Being a janitor for a hospital at the age of 17 isn’t all that glamorous.  Holding a mop is a scarlet letter for your station in life, but it doesn’t exactly color you red, it paints you invisible to all except your own kind, or those that have their own agendas as to why they choose to acknowledge you.  Typically, it’s because you are young, vibrant, strong, and offer banal and carnal promise to those whose’ eyes you turn.  There was a lot of that in hospitals back then, and even now while somewhat more constrained and harnessed, that frenetic undercurrent of primal tension is very much alive, and becomes the source of discordance, unbinding team unity for the most part whenever it rears its’ overeager and energetic head.  In other words, prime rib is prime rib regardless of where you work.
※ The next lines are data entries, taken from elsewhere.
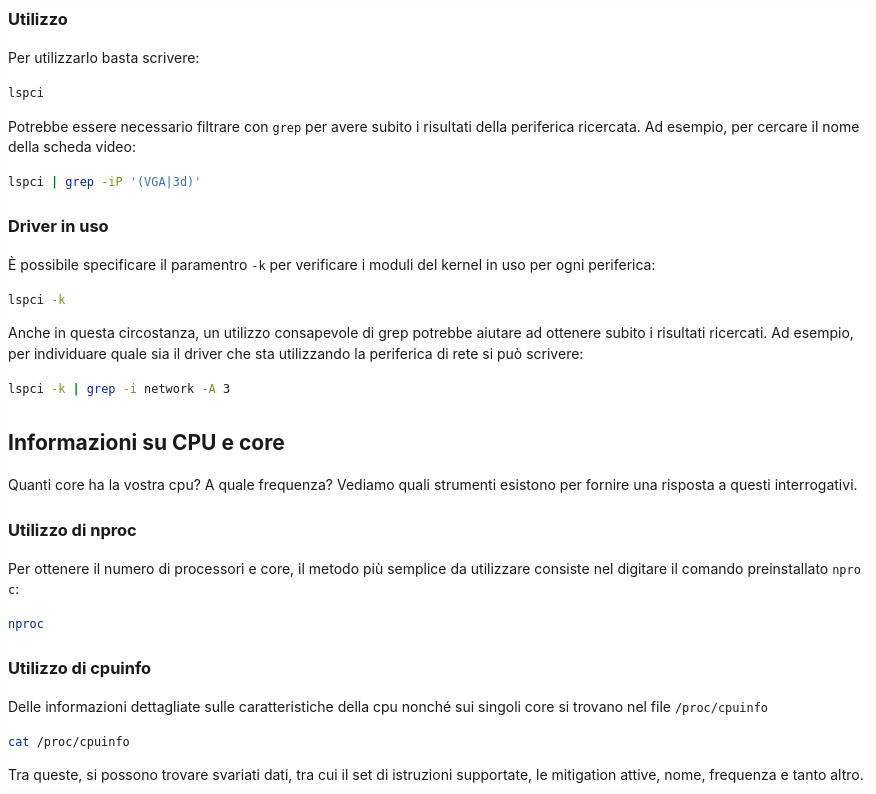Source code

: ### Utilizzo 

Per utilizzarlo basta scrivere: 

```bash
lspci
```

Potrebbe essere necessario filtrare con `grep` per avere subito i risultati della periferica ricercata. Ad esempio, per cercare il nome della scheda video: 

```bash
lspci | grep -iP '(VGA|3d)'
```

### Driver in uso 

È possibile specificare il paramentro `-k` per verificare i moduli del kernel in uso per ogni periferica: 

```bash
lspci -k
```

Anche in questa circostanza, un utilizzo consapevole di grep potrebbe aiutare ad ottenere subito i risultati ricercati. Ad esempio, per individuare quale sia il driver che sta utilizzando la periferica di rete si può scrivere:  

```bash
lspci -k | grep -i network -A 3
```

## Informazioni su CPU e core 

Quanti core ha la vostra cpu? A quale frequenza? Vediamo quali strumenti esistono per fornire una risposta a questi interrogativi. 

### Utilizzo di nproc

Per ottenere il numero di processori e core, il metodo più semplice da utilizzare consiste nel digitare il comando preinstallato `nproc`: 

```bash
nproc
```


### Utilizzo di cpuinfo

Delle informazioni dettagliate sulle caratteristiche della cpu nonché sui singoli core si trovano nel file `/proc/cpuinfo`

```bash
cat /proc/cpuinfo
```

Tra queste, si possono trovare svariati dati, tra cui il set di istruzioni supportate, le mitigation attive, nome, frequenza e tanto altro.  
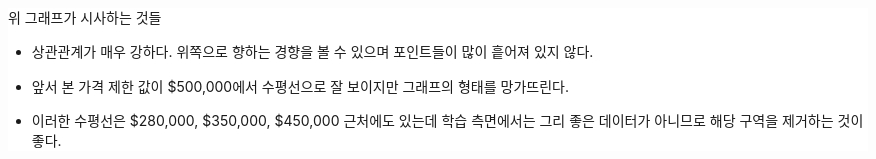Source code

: 
위 그래프가 시사하는 것들<br/>

* 상관관계가 매우 강하다. 위쪽으로 향하는 경향을 볼 수 있으며 포인트들이 많이 흩어져 있지 않다.<br/>

* 앞서 본 가격 제한 값이 &#36;500,000에서 수평선으로 잘 보이지만 그래프의 형태를 망가뜨린다. <br/>
* 이러한 수평선은 &#36;280,000, &#36;350,000, &#36;450,000 근처에도 있는데 학습 측면에서는 그리 좋은 데이터가 아니므로 해당 구역을 제거하는 것이 좋다.


```python

```




```python

```
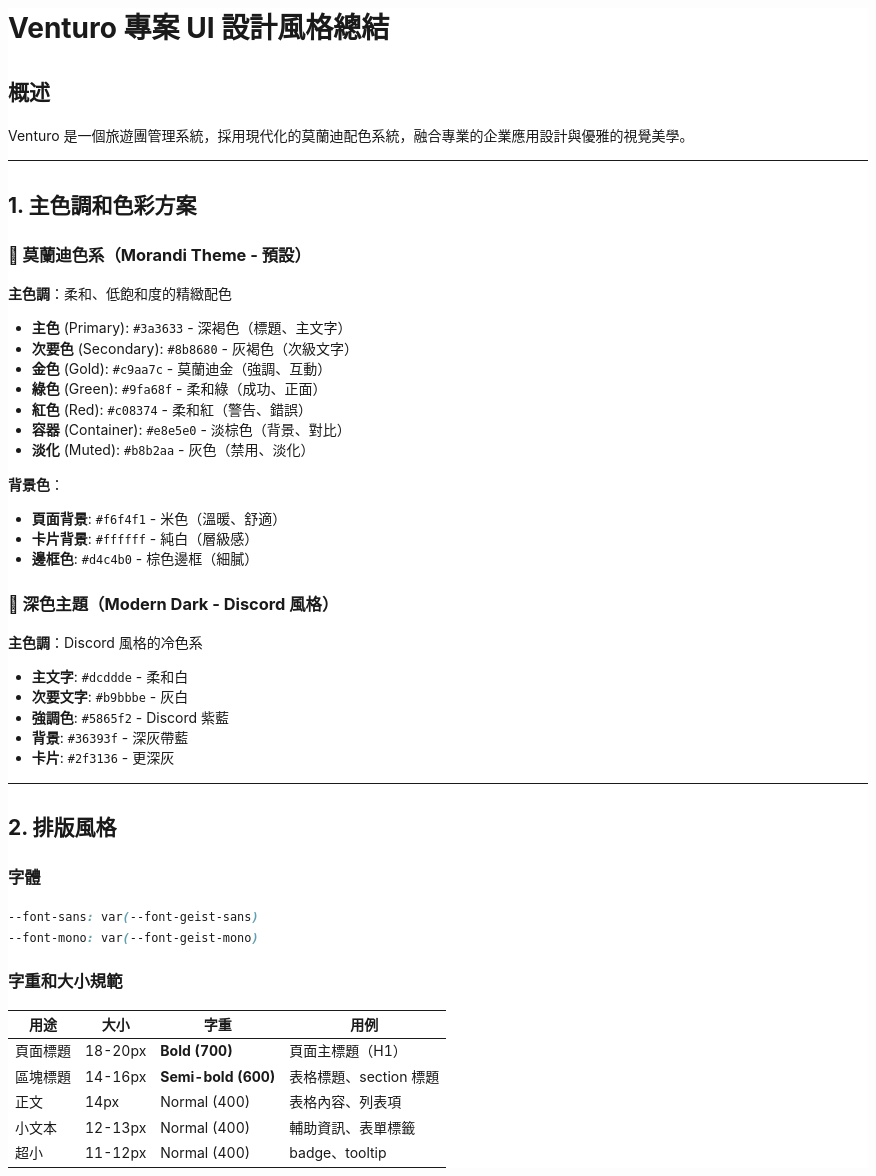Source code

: # Venturo 專案 UI 設計風格總結

## 概述
Venturo 是一個旅遊團管理系統，採用現代化的莫蘭迪配色系統，融合專業的企業應用設計與優雅的視覺美學。

---

## 1. 主色調和色彩方案

### 🎨 莫蘭迪色系（Morandi Theme - 預設）

**主色調**：柔和、低飽和度的精緻配色
- **主色** (Primary): `#3a3633` - 深褐色（標題、主文字）
- **次要色** (Secondary): `#8b8680` - 灰褐色（次級文字）
- **金色** (Gold): `#c9aa7c` - 莫蘭迪金（強調、互動）
- **綠色** (Green): `#9fa68f` - 柔和綠（成功、正面）
- **紅色** (Red): `#c08374` - 柔和紅（警告、錯誤）
- **容器** (Container): `#e8e5e0` - 淡棕色（背景、對比）
- **淡化** (Muted): `#b8b2aa` - 灰色（禁用、淡化）

**背景色**：
- **頁面背景**: `#f6f4f1` - 米色（溫暖、舒適）
- **卡片背景**: `#ffffff` - 純白（層級感）
- **邊框色**: `#d4c4b0` - 棕色邊框（細膩）

### 🌙 深色主題（Modern Dark - Discord 風格）

**主色調**：Discord 風格的冷色系
- **主文字**: `#dcddde` - 柔和白
- **次要文字**: `#b9bbbe` - 灰白
- **強調色**: `#5865f2` - Discord 紫藍
- **背景**: `#36393f` - 深灰帶藍
- **卡片**: `#2f3136` - 更深灰

---

## 2. 排版風格

### 字體
```css
--font-sans: var(--font-geist-sans)
--font-mono: var(--font-geist-mono)
```

### 字重和大小規範

| 用途 | 大小 | 字重 | 用例 |
|-----|------|------|------|
| 頁面標題 | 18-20px | **Bold (700)** | 頁面主標題（H1） |
| 區塊標題 | 14-16px | **Semi-bold (600)** | 表格標題、section 標題 |
| 正文 | 14px | Normal (400) | 表格內容、列表項 |
| 小文本 | 12-13px | Normal (400) | 輔助資訊、表單標籤 |
| 超小 | 11-12px | Normal (400) | badge、tooltip |
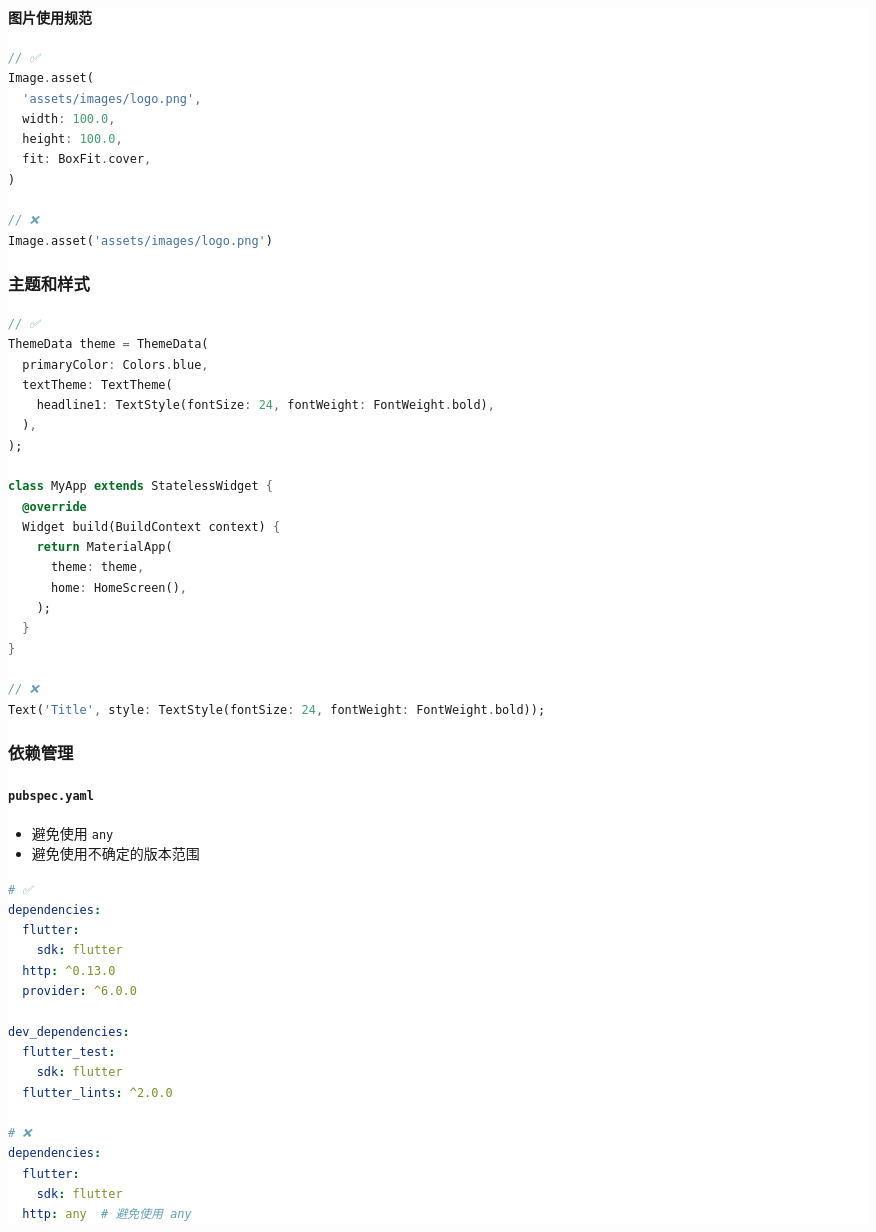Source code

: #### 图片使用规范

```dart
// ✅
Image.asset(
  'assets/images/logo.png',
  width: 100.0,
  height: 100.0,
  fit: BoxFit.cover,
)

// ❌
Image.asset('assets/images/logo.png')
```

### 主题和样式

```dart
// ✅
ThemeData theme = ThemeData(
  primaryColor: Colors.blue,
  textTheme: TextTheme(
    headline1: TextStyle(fontSize: 24, fontWeight: FontWeight.bold),
  ),
);

class MyApp extends StatelessWidget {
  @override
  Widget build(BuildContext context) {
    return MaterialApp(
      theme: theme,
      home: HomeScreen(),
    );
  }
}

// ❌
Text('Title', style: TextStyle(fontSize: 24, fontWeight: FontWeight.bold));
```

### 依赖管理

#### `pubspec.yaml`

- 避免使用 `any`
- 避免使用不确定的版本范围

```yaml
# ✅
dependencies:
  flutter:
    sdk: flutter
  http: ^0.13.0
  provider: ^6.0.0

dev_dependencies:
  flutter_test:
    sdk: flutter
  flutter_lints: ^2.0.0

# ❌
dependencies:
  flutter:
    sdk: flutter
  http: any  # 避免使用 any
```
As I gathered my, broom, mop bucket, sprays, scents, and whatnot, I started pushing my janitors’ cart down the hall, in retrospect, had it not been for my lack of gristle and patchy beard, I’m sure I resembled a modern day homeless person, talking to, shoving, and guarding the clutter of all my worldly possessions in a rusty supermarket shopping cart.  My immediate mission was to go from nursing station to nursing station, on all four hospital floors, pick up their trash, and shove it down an old garbage/linen chute, and later go to the sub-basement and burn it all in a furnace room that looked like the gateway to hell.  It probably did have “Dante” written all over it, worse yet, the stuff going into that inferno was putrid, organic, and most likely misplaced parts, pieces, and excised pernicious humors of God knows what, from God knows whom?

It was a dispassionate process for me.  I tried not to overthink it, a protective mechanism no doubt to avoid getting involved, emotionally or intellectually.  Either would have been counterproductive, potentially precluding me from being able to function in any sort of clinical capacity, and more importantly, wouldn’t have changed a thing.  Aside from recalling it for the purpose of this story, it was just part of the job, one that exists today albeit with a shinier job description and title, along with newer and more stringent rules and regulations.